Exactly. The coin flipping example is a very nice way to put it. It works since the coins are interchangeable, you just count the number of heads or tails.
If the coins were of different color and you took that into account, then it wouldn't work.
It's not intuitive to me what gravity has to do with entropy though, as it's classically just a force and completely reversible (unlike entropy)? Ie if you saw a video of undisturbed objects only affected by gravity, you couldn't tell if the video was reversed.
> Ie if you saw a video of undisturbed objects only affected by gravity, you couldn't tell if the video was reversed.
How does that work with things like black holes? If you saw an apple spiral out of a black hole, wouldn't you suspect that you were watching a reversed video? Even if you take account the gravitational waves?
That's the question of why time only goes forwards. It seems to be that the universe started in an extremely low-entropy state. It will go towards high entropy. In a high entropy state (e.g. heat death, or a static black hole), there's no meaningful difference between going forwards or backwards in time - if you reverse all the velocities of the particles, they still just whizz around randomly (in the heat death case) or the black hole stays a black hole.
Classical gravity doesn't work like that. An apple does not spiral into a black hole in space there. It's in an elliptical orbit. (A circle is a special ellipse.)
If you saw a comet coming from the sun, or a meteorite coming from the moon, etc. you would also find that suspicious.
Comets are in elliptical orbits around the sun so literally half the time they're traveling away from the sun.
Sometimes they don’t make it:
https://en.wikipedia.org/wiki/Sungrazing_comet
https://www.space.com/8478-comet-collision-sun-captured-3.ht...
Yea and those happen when other forces than gravity come into play. When matter starts colliding.
Every object has been subject to forces other gravity at some point.
And the point is that sometimes comets do indeed fall into the Sun. If you object to people calling that a comet that’s fine - we can use whatever name you want.
The point is that the gravity interactions are time reversible. Not so with friction etc.

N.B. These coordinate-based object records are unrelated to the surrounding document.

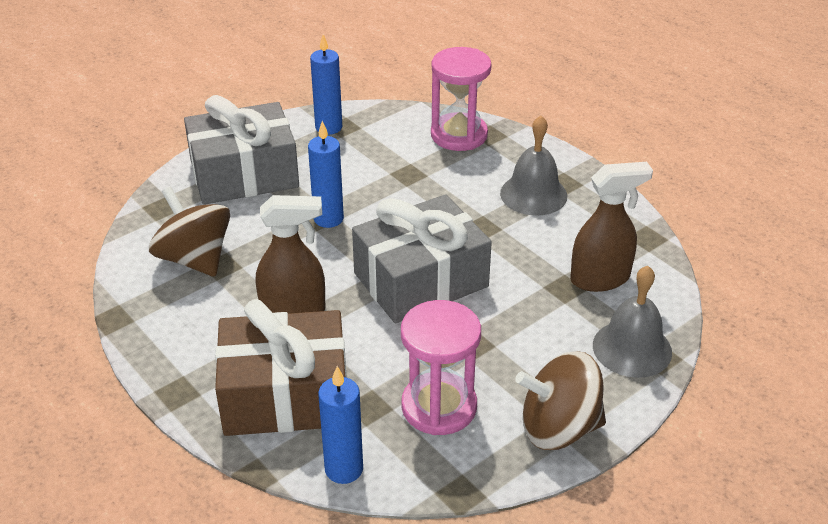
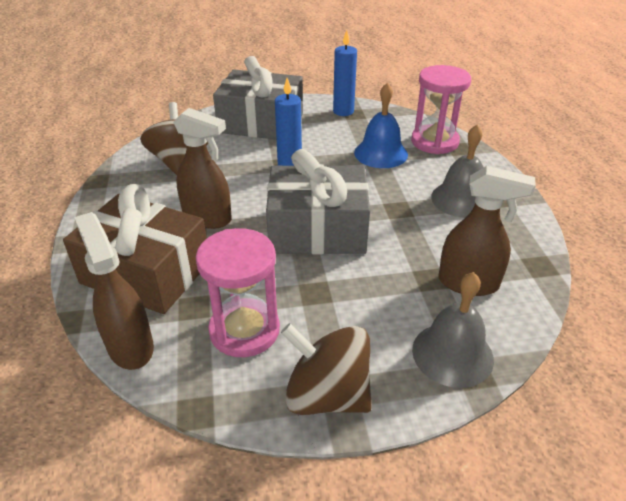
camera: 30 degrees right, 0 degrees up
(344, 469) = (130, 346): blue candle -> brown spray bottle
(414, 168) = (381, 153): none -> blue bell

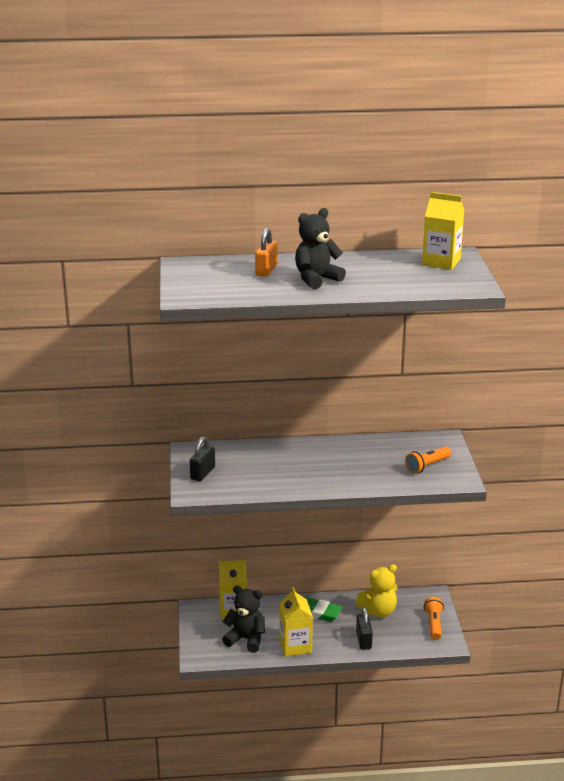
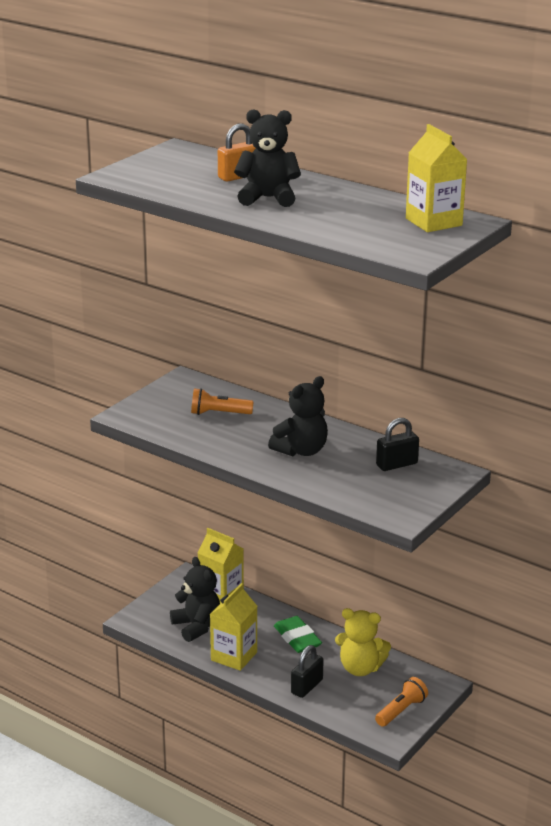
camera: 40 degrees right, 0 degrees up
(202, 473) = (162, 403): black padlock -> black padlock (396, 464)
(341, 465) = (301, 451): none -> black teddy bear
(427, 466) = (388, 489): orange flashlight -> orange flashlight (219, 413)

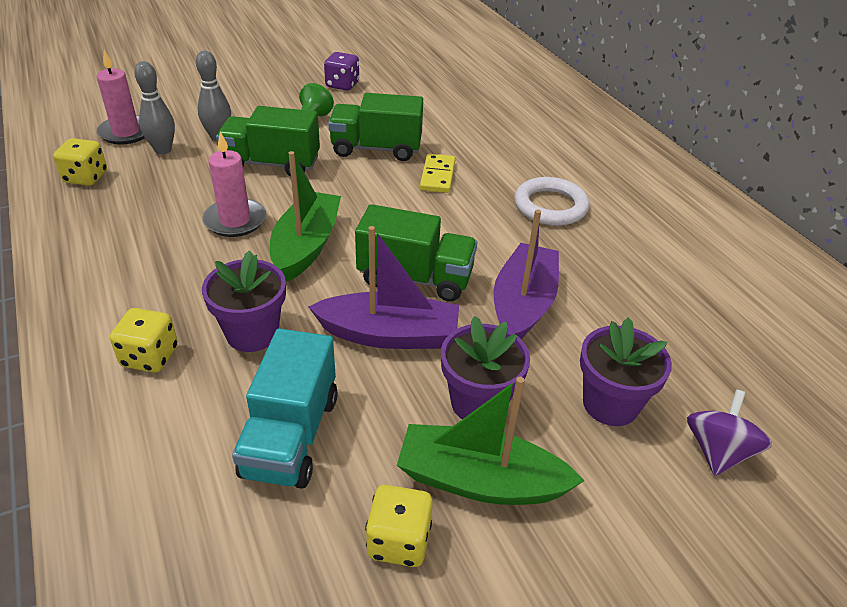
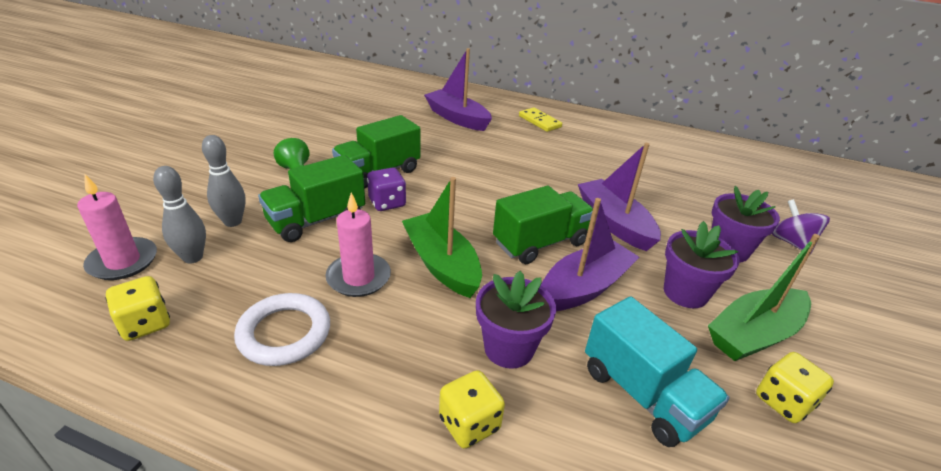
camera: 45 degrees left, 5 degrees down
(342, 85) = (277, 138): purple dice -> purple dice (387, 203)
(437, 176) = (447, 171): yellow domino -> yellow domino (539, 121)
(534, 131) = (457, 118): none -> purple boat
(550, 206) = (537, 159): white ring -> white ring (284, 333)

Sure, nothing in the laws of physics prevents a celestial body from distancing itself from the Sun or from the Moon. But it would like suspicious! Wouldn't you suspect that you were watching a reversed video?
You don't understand my point. If we watch purely gravity interactions, the video can be reversed and you wouldn't be able to detect it.
If a meteor crashes into the moon, there's other effects than gravity that makes the video not reversible. Ie it's not only gravity.
That's the point.
In other words, if a comet approached the moon at high speed, missed and slingshotted in another direction, it would be traveling away from the moon, but the video would be time reversible and you couldn't be able to detect it. Gravity only interaction.
I think you don’t understand my point.
Someone wrote “If you saw an apple spiral out of a black hole, wouldn't you suspect that you were watching a reversed video?”
I replied “If you saw a comet coming from the sun, or a meteorite coming from the moon, etc. you would also find that suspicious.”
I don’t know what part do you object to (if any).
> If a meteor crashes into the moon, there's other effects than gravity that makes the video not reversible.
If a meteor (or an apple) is still in a crashing trajectory when you stop recording there are no effects other than gravity. The video is reversible - it just looks weird when you play it in reverse (because the meteor seems to be coming from the Moon and the apple seems to be coming from the black hole if you try to imagine where they were before).
Well yes for example if there was a cannon firing an apple from the moon, then it would travel the same trajectory, just in reverse.
But we know there are no apple firing cannons on the moon.
Ie if an object was coming from the moon and its past trajectory intersected with the moon's surface, you could say "this is reverse video".
That was exactly my point, that an apple coming from a black hole may seem problematic but so does an apple coming from the Sun. I don't see an essential difference regarding the "reversibility" of the physical process (but I could be wrong).
Maybe this thought experiment makes it clear. There's a cannon firing straight up from the lunar pole. One cannot observe the explosion charge. The ball goes straight up, and then falls down and goes back to the barrel. The cannon is filmed from afar firing and you can see the whole ball travel.
Then you are shown two films, the normal and a reversed one. Would you be able to tell which one is which, and if so, how?
> Maybe this thought experiment makes it clear.
Everything was already clear, I think.